Snowstorm Signals for the Peak Travel Days of 2019
Using NCEP/NCAR Reanalysis 1 data courtesy of ESRL*, I’ve looked at the percentage of years with disruptive snowfall conditions, comparing all years 2000-2018 with a selection of ‘analogue’ years**.
Due to a lack of direct snowfall observation data, disruptive snowfall conditions have had to be estimated. This was using a combination of temperature and precipitation. The results presented below (Figure 1) aren’t to be taken too literally! Their main purpose is to snow how the ‘analogue’ years compare to 2000-2018. From this, signals can be inferred with respect to Thanksgiving 2019.
Figure 1: Maps showing the percentage of years with disruptive snow conditions in all years 2000-2018 (left) and in a selection of ‘analogue’ years (right). Qualifying days have a max temp of no more than 3°C, a diurnal mean temp less than or equal to 0°C, and a total precipitation of at least 0.3 mm (approx. 3 inches snowfall assuming 1:10 water to snow ratio). These results are for broad-scale guidance only; do not use them for local-scale decision-making.
Reasons to Be Cautious
Without taking the details too literally, there are some noteworthy differences between the two plots.
The ‘analogue’ years suggest a much higher than usual risk for elevated (about 1200 feet+) north-western parts of the Midwest, along with most of Oklahoma, a lot of Missouri, and part of Illinois.
Meanwhile, a slightly above normal risk is suggested for elevated parts of the Northeast and Mid-Atlantic states. The same is true for the northwest of the West (mainly Washington and Oregon), away from the Pacific coast.
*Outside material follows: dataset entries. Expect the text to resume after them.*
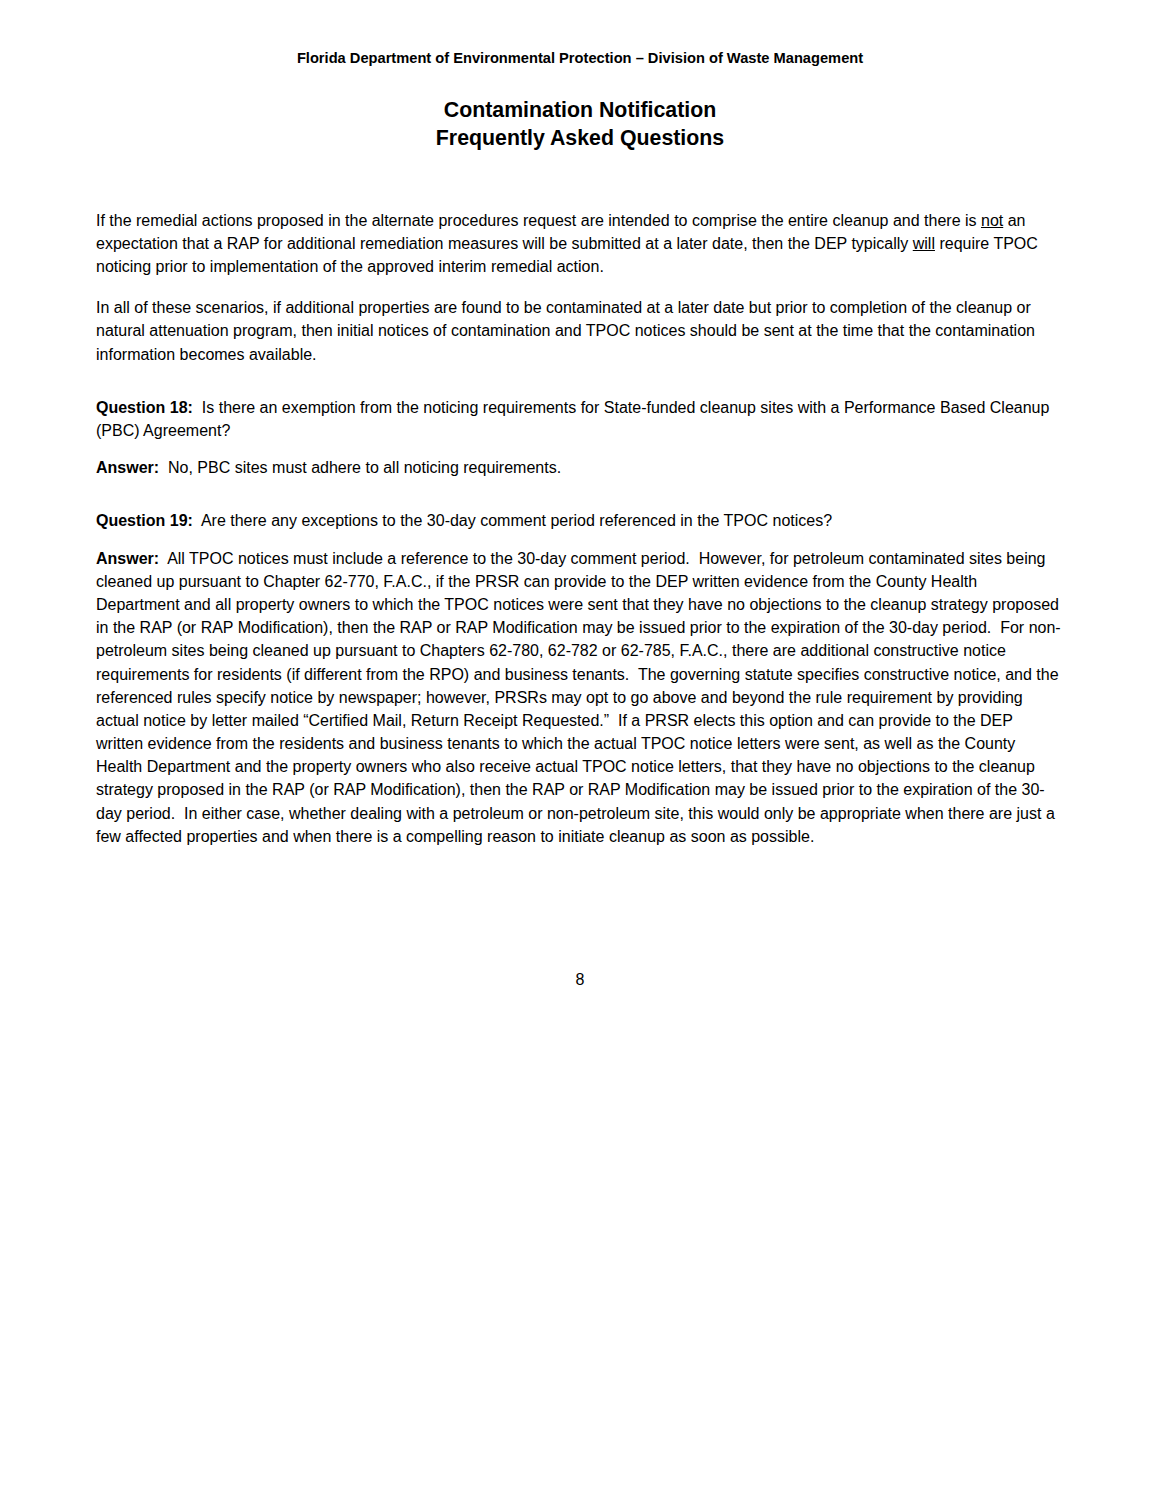Florida Department of Environmental Protection – Division of Waste Management
Contamination NotificationFrequently Asked Questions
If the remedial actions proposed in the alternate procedures request are intended to comprise the entire cleanup and there is not an expectation that a RAP for additional remediation measures will be submitted at a later date, then the DEP typically will require TPOC noticing prior to implementation of the approved interim remedial action.
In all of these scenarios, if additional properties are found to be contaminated at a later date but prior to completion of the cleanup or natural attenuation program, then initial notices of contamination and TPOC notices should be sent at the time that the contamination information becomes available.
Question 18: Is there an exemption from the noticing requirements for State-funded cleanup sites with a Performance Based Cleanup (PBC) Agreement?
Answer: No, PBC sites must adhere to all noticing requirements.
Question 19: Are there any exceptions to the 30-day comment period referenced in the TPOC notices?
Answer: All TPOC notices must include a reference to the 30-day comment period. However, for petroleum contaminated sites being cleaned up pursuant to Chapter 62-770, F.A.C., if the PRSR can provide to the DEP written evidence from the County Health Department and all property owners to which the TPOC notices were sent that they have no objections to the cleanup strategy proposed in the RAP (or RAP Modification), then the RAP or RAP Modification may be issued prior to the expiration of the 30-day period. For non-petroleum sites being cleaned up pursuant to Chapters 62-780, 62-782 or 62-785, F.A.C., there are additional constructive notice requirements for residents (if different from the RPO) and business tenants. The governing statute specifies constructive notice, and the referenced rules specify notice by newspaper; however, PRSRs may opt to go above and beyond the rule requirement by providing actual notice by letter mailed “Certified Mail, Return Receipt Requested.” If a PRSR elects this option and can provide to the DEP written evidence from the residents and business tenants to which the actual TPOC notice letters were sent, as well as the County Health Department and the property owners who also receive actual TPOC notice letters, that they have no objections to the cleanup strategy proposed in the RAP (or RAP Modification), then the RAP or RAP Modification may be issued prior to the expiration of the 30-day period. In either case, whether dealing with a petroleum or non-petroleum site, this would only be appropriate when there are just a few affected properties and when there is a compelling reason to initiate cleanup as soon as possible.
8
By contrast, Utah, Wyoming and Colorado are proposed to see a lower risk than usual.
Flanking Lows Drive Increased Threat of Snows
By looking at a plot of 500 hPa geopotential height (GPH) anomalies (Figure 2), I can deduce what the ‘analogue’ years are suggesting for the overall movement of the atmosphere compared to usual. How, you ask? Well, that can be the subject of a dedicated blog piece in future 😉. These then give me explanations for the differences in snow risk pattern being suggested by those years (compared to all years 2000-2018).
Figure 2: Plot of mean 500 hPa geopotential height anomalies for 27th-28th Nov, taken across the ‘analogue’ years only, annotated with the associated anomalous atmospheric movements that are responsible for the snow risk patterns suggested by those years.
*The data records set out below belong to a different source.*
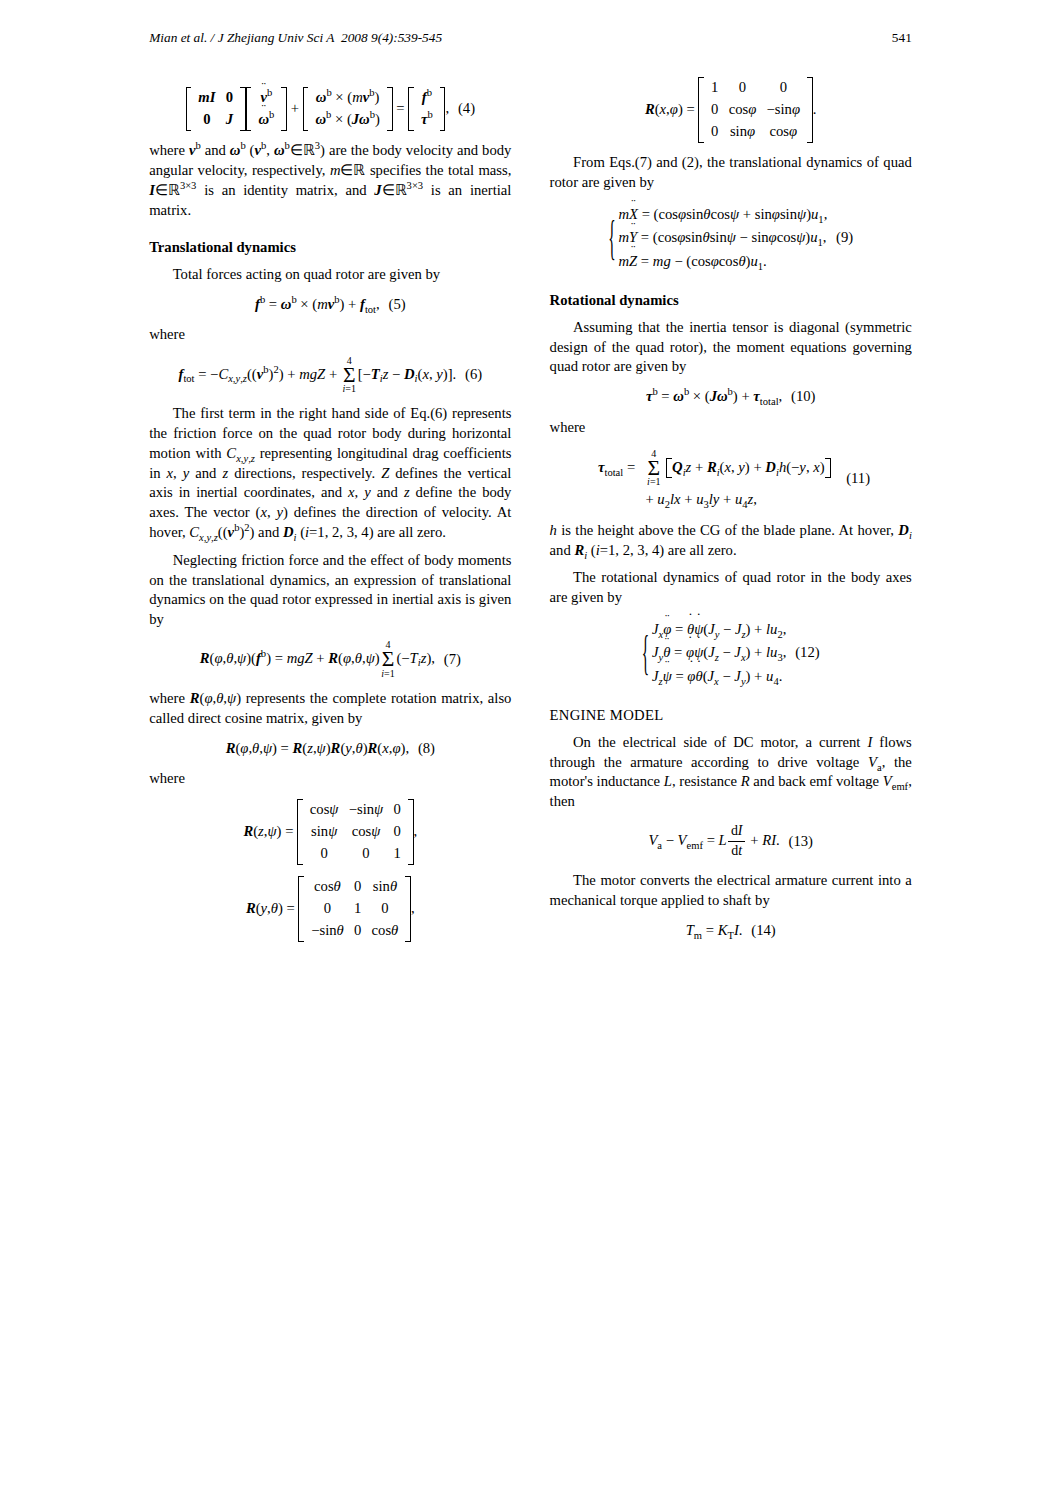Mian et al. / J Zhejiang Univ Sci A 2008 9(4):539-545 541
| m I | 0 |
| 0 | J |
| v b |
| ω b |
+
| ω b × ( m v b ) |
| ω b × ( J ω b ) |
=
| f b |
| τ b |
, (4)
where vb and ωb (vb, ωb∈ℝ3) are the body velocity and body angular velocity, respectively, m∈ℝ specifies the total mass, I∈ℝ3×3 is an identity matrix, and J∈ℝ3×3 is an inertial matrix.
Translational dynamics
Total forces acting on quad rotor are given by
fb = ωb × (mvb) + ftot, (5)
where
ftot = −Cx,y,z((vb)2) + mgZ + 4 Σi=1[−Tiz − Di(x, y)]. (6)
The first term in the right hand side of Eq.(6) represents the friction force on the quad rotor body during horizontal motion with Cx,y,z representing longitudinal drag coefficients in x, y and z directions, respectively. Z defines the vertical axis in inertial coordinates, and x, y and z define the body axes. The vector (x, y) defines the direction of velocity. At hover, Cx,y,z((vb)2) and Di (i=1, 2, 3, 4) are all zero.
Neglecting friction force and the effect of body moments on the translational dynamics, an expression of translational dynamics on the quad rotor expressed in inertial axis is given by
R(φ,θ,ψ)(fb) = mgZ + R(φ,θ,ψ)4 Σi=1(−Tiz), (7)
where R(φ,θ,ψ) represents the complete rotation matrix, also called direct cosine matrix, given by
R(φ,θ,ψ) = R(z,ψ)R(y,θ)R(x,φ), (8)
where
R(z,ψ) =
| cos ψ | −sin ψ | 0 |
| sin ψ | cos ψ | 0 |
| 0 | 0 | 1 |
,
R(y,θ) =
| cos θ | 0 | sin θ |
| 0 | 1 | 0 |
| −sin θ | 0 | cos θ |
,
R(x,φ) =
| 1 | 0 | 0 |
| 0 | cos φ | −sin φ |
| 0 | sin φ | cos φ |
.
From Eqs.(7) and (2), the translational dynamics of quad rotor are given by
| m X = (cos φ sin θ cos ψ + sin φ sin ψ ) u 1 , |
| m Y = (cos φ sin θ sin ψ − sin φ cos ψ ) u 1 , |
| m Z = mg − (cos φ cos θ ) u 1 . |
(9)
Rotational dynamics
Assuming that the inertia tensor is diagonal (symmetric design of the quad rotor), the moment equations governing quad rotor are given by
τb = ωb × (Jωb) + τtotal, (10)
where
| τ total = | 4 Σ i =1 Q i z + R i ( x , y ) + D i h (− y , x ) |
| | + u 2 lx + u 3 ly + u 4 z , |
(11)
h is the height above the CG of the blade plane. At hover, Di and Ri (i=1, 2, 3, 4) are all zero.
The rotational dynamics of quad rotor in the body axes are given by
| J x φ = θ ψ ( J y − J z ) + lu 2 , |
| J y θ = φ ψ ( J z − J x ) + lu 3 , |
| J z ψ = φ θ ( J x − J y ) + u 4 . |
(12)
ENGINE MODEL
On the electrical side of DC motor, a current I flows through the armature according to drive voltage Va, the motor's inductance L, resistance R and back emf voltage Vemf, then
Va − Vemf = LdI dt + RI. (13)
The motor converts the electrical armature current into a mechanical torque applied to shaft by
Tm = KTI. (14)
Broadly, the positioning of areas of below-normal 500 hPa GPH either side of the U.S. suggests an above-normal chance that areas of low pressure will be pushing moisture-laden air into the Northwest, Northeast and Mid-Atlantic, or both. Not the best of patterns to have in place during Thanksgiving.
Meanwhile, the slightly above-normal 500 hPa GPH over the eastern Northwest implies a higher than usual chance that cold air will move from Canada across the Midwest and on down toward the Southeast. Associated cold weather fronts can bring significant snow, especially to elevated areas.
Readers may now be contemplating what may unfold should that cold air interact with an area of low pressure pushing moisture across the Northeast and Mid-Atlantic states. Yes – this is a pattern that brings an increased risk of a nor’easter storm! I’ll certainly be on the lookout, in the coming few weeks, for any sign of such an event from forecasting models (e.g. the GFS and the ECMWF model) and other guidance tools.
To my readers in the United States – wherever you are and however you do it, I wish you a Thanksgiving to remember fondly! I can already smell the pumpkin pies from here… on the other side of the pond!
James Peacock MSc
Head Meteorologist at MetSwift
* Ideally, this would have been done using data from weather stations, but there are thousands of those. Analysing all of those would be unreasonably time-consuming for a one-time use in a blog piece. Although the reanalysis data is relatively coarse, it’s still of high enough resolution to provide useful regional-scale information.
** This is a selection of historical years from 1950-2018. They’re identified by looking at key drivers of the global weather patterns. In the analogue years, these behaved most similar to what’s expected during the guidance period.